The important thing about generating these linear models is that they allow us to (attempt to) predict some variable. In the car price example above, we are predicting car prices based on their given horsepower. This can be pretty valuable in real life: imagine trying to predict the future price of a stock based on certain characteristics.
It’s very important to be able to interpret one of these linear models as well. Take the model we made up a second ago: car price = \(\$10,000 + \$500(Horsepower)\). How would you interpret the two constants?
First, for slope, you could interpret for every unit increase in Horsepower, our model predicts that car price will increase by \(\$500\).
For the intercept: our model predicts that a car with \(0\) Horsepower will sell for $10,000 (of course, this intercept may not make sense in real life, as this one certainly does not: you can’t have a car with no horsepower. You would then just say while the model spits that out as an output, you don’t really take it into account because it is fitting values outside our range - more on this later.).

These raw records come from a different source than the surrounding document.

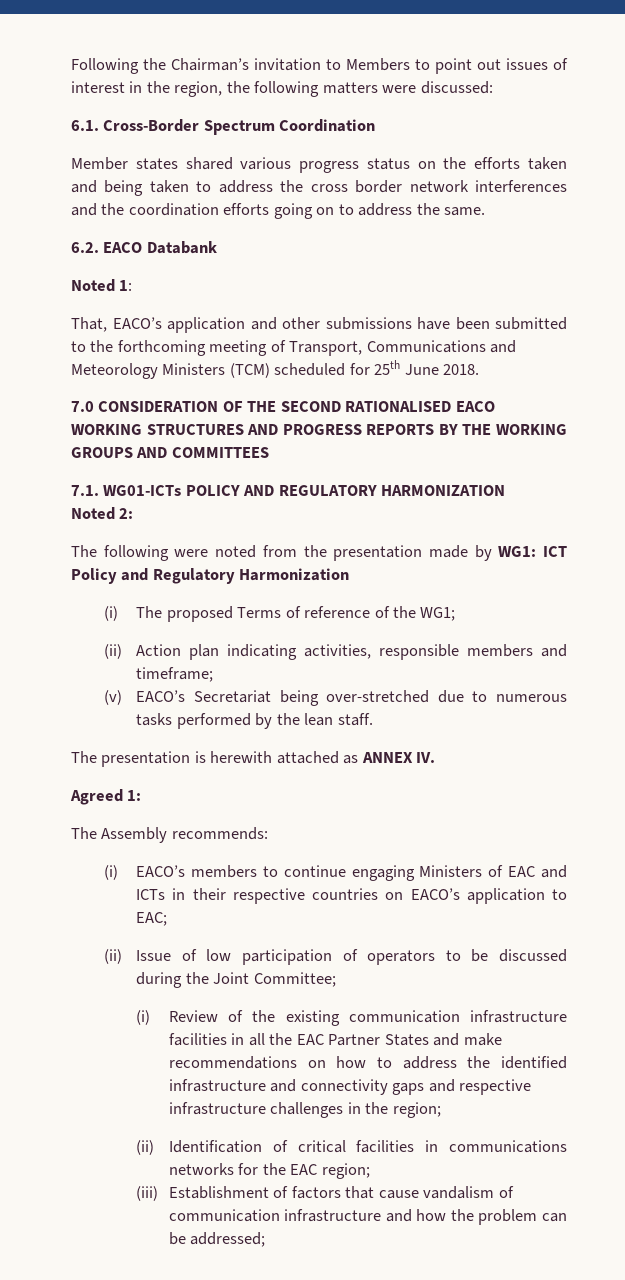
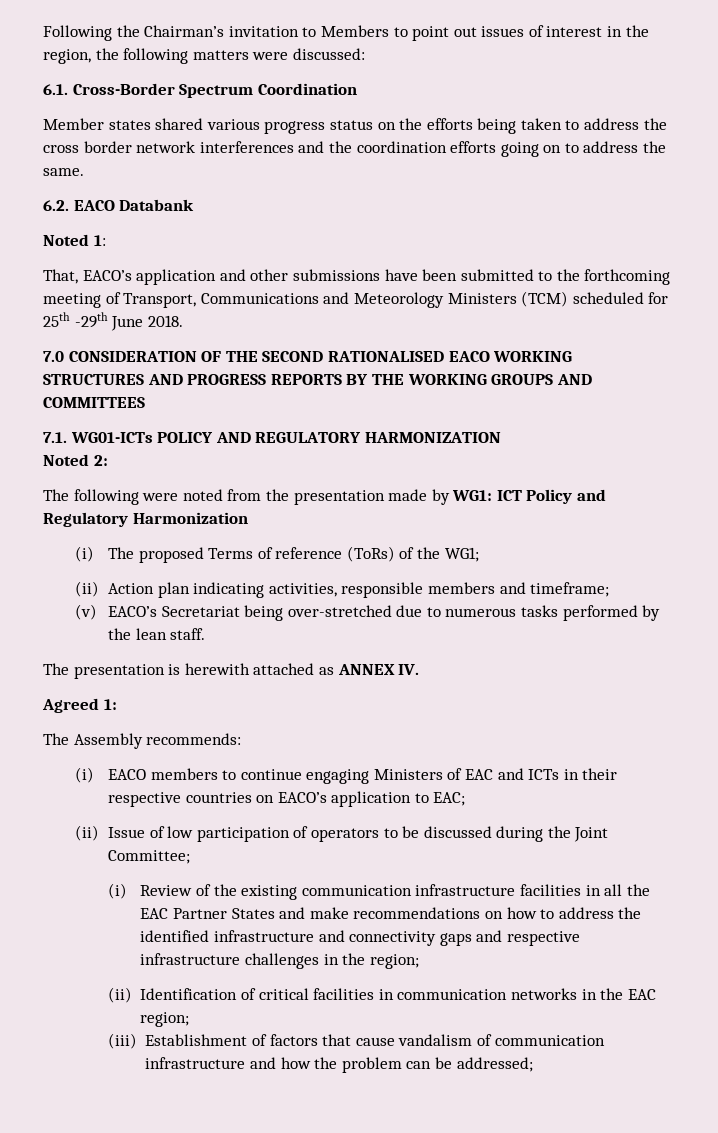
[528,157,567,170] [71,180,97,193] taken and -> (473, 124) none
(401, 367) none -> [74,312,108,328] -29th
(371, 612) none -> [346,546,395,562] (ToRs)
[136,865,186,877] EACO’s -> [107,769,146,780] EACO
[449,1140,567,1153] [168,1163,259,1175] communications networks for -> [397,988,597,1000] communication networks in

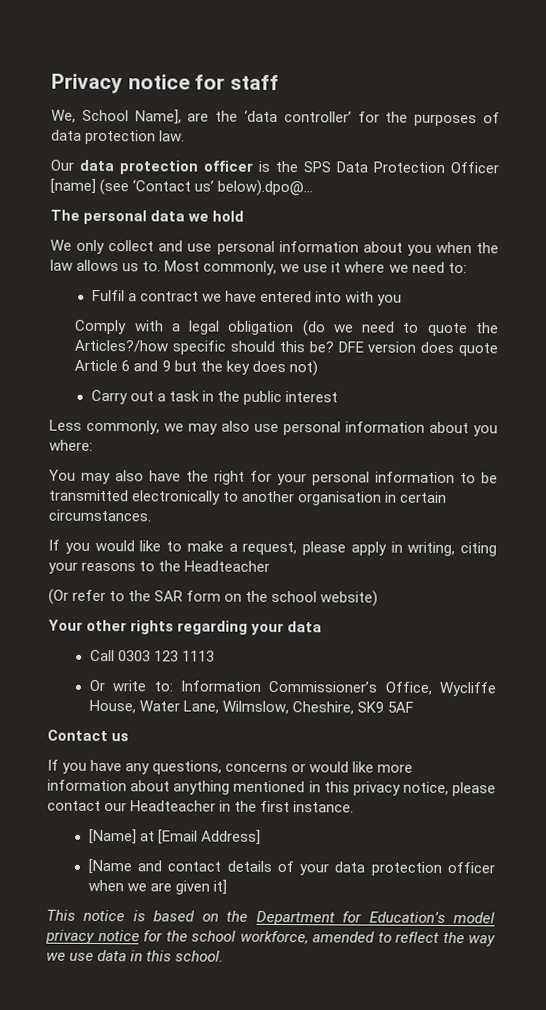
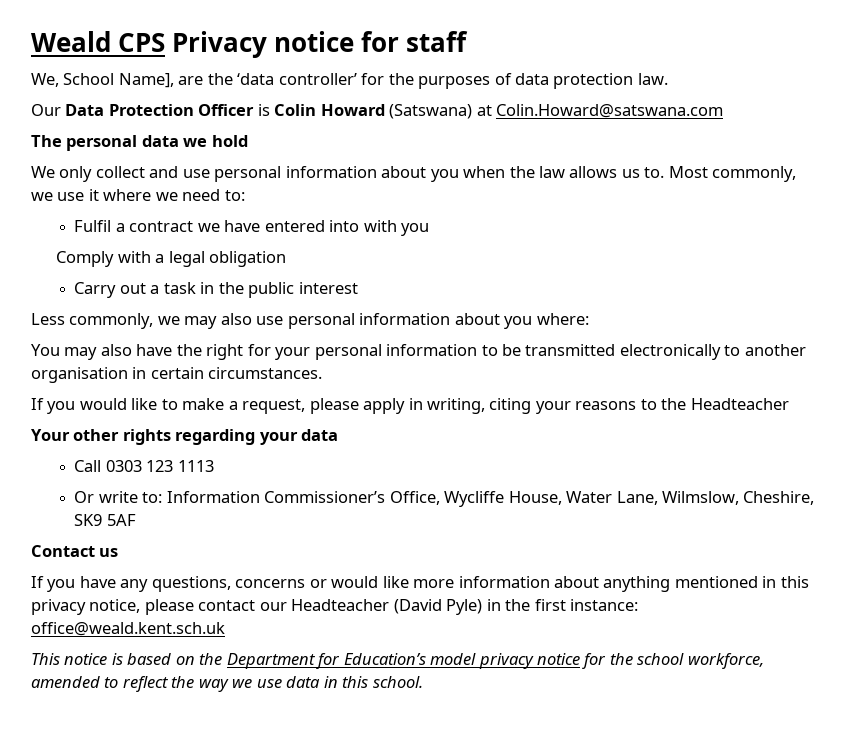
(51, 83) none -> [31,31,166,52] Weald CPS
[79,159,499,175] [50,178,314,197] data protection officer is the SPS Data Protection Officer [name] (see ‘Contact us’ below).dpo@... -> [65,104,724,119] Data Protection Officer is Colin Howard (Satswana) at Colin.Howard@satswana.com
[301,320,500,337] [74,339,499,357] [74,359,318,377] (do we need to quote the Articles?/how specific should this be? DFE version does quote Article 6 and 9 but the key does not) -> (287, 259) none
[48,588,379,607] // (Or refer to the SAR form on the school website) -> (789, 404) none
(217, 806) none -> [393,599,483,615] (David Pyle)
[293,801,355,813] [88,828,261,845] [87,858,496,876] [87,879,228,895] instance. // [Name] at [Email Address] // [Name and contact details of your data protection officer when we are given it] -> [570,599,639,611] [31,622,225,636] instance: office@weald.kent.sch.uk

Let’s close this chapter with a simple example. In this book, a Market Model represents a regression of a stock vs. the index (the index essentially being how the market performs). After running the regression, you would get:
\[\hat{Stock \; Return} = \alpha + \beta(Index \; Return)\]
For some constants \(\alpha\) and \(\beta\).
You could then interpret \(\alpha\) as the baseline performance of the stock, and the slope \(\beta\) as it’s relationship to the market. A \(\beta\) of \(0\) would represent cash under the mattress, or no relationship to the market. For \(0 < \beta < 1\), the stock is less risky than the market, and for \(\beta > 1\) the stock is riskier than the market. If \(\beta < 0\), the stock moves in the opposite direction of the market.
If you can convince yourself of these dynamics, you likely are comfortable with the basics of linear regression.